• EXERCISE DESCRIPTION: Search the material below for the word "right". Copy every line where it is found.

• DATA FOR THE TASK:
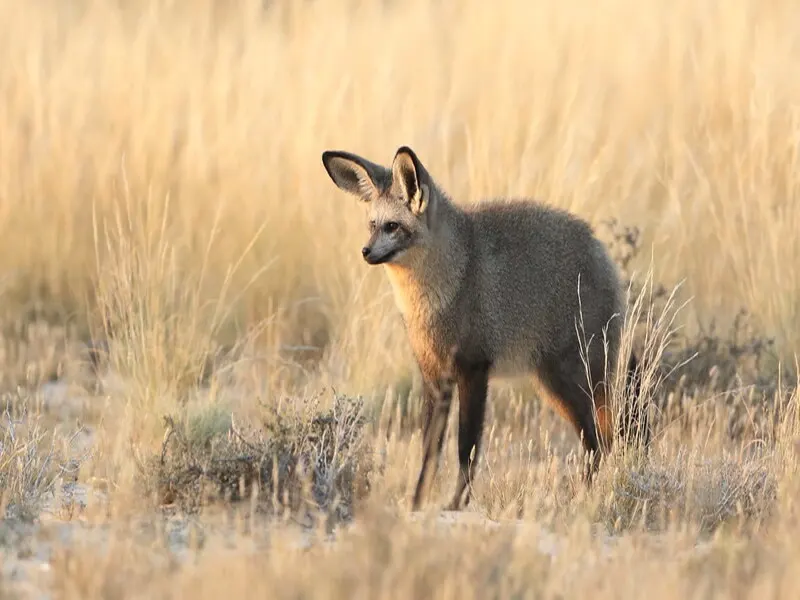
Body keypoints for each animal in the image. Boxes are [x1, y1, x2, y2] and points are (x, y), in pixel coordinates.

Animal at [320, 145, 648, 510]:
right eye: (372, 225)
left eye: (393, 226)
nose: (365, 252)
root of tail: (601, 251)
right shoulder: (434, 376)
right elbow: (429, 450)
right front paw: (417, 503)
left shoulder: (474, 369)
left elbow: (467, 448)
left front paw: (456, 504)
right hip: (557, 383)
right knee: (603, 438)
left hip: (564, 379)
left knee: (597, 441)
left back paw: (580, 500)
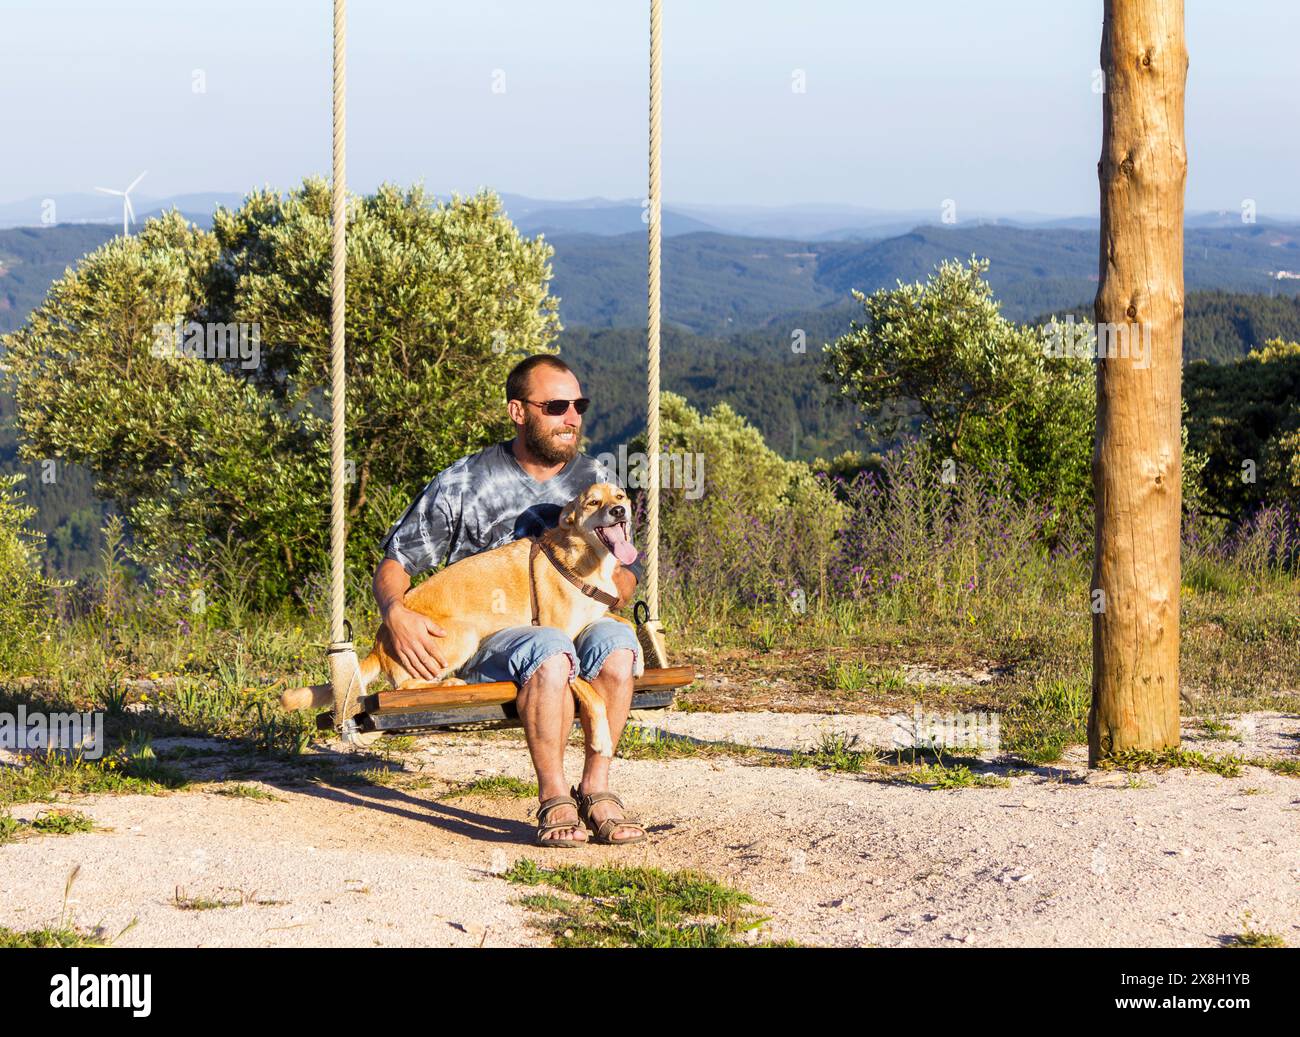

• OUTPUT FOR THIS EXERCISE:
right eye: (372, 225)
right shoulder: (434, 376)
right elbow: (429, 450)
right front paw: (417, 503)
right hip: (557, 383)
right knee: (603, 438)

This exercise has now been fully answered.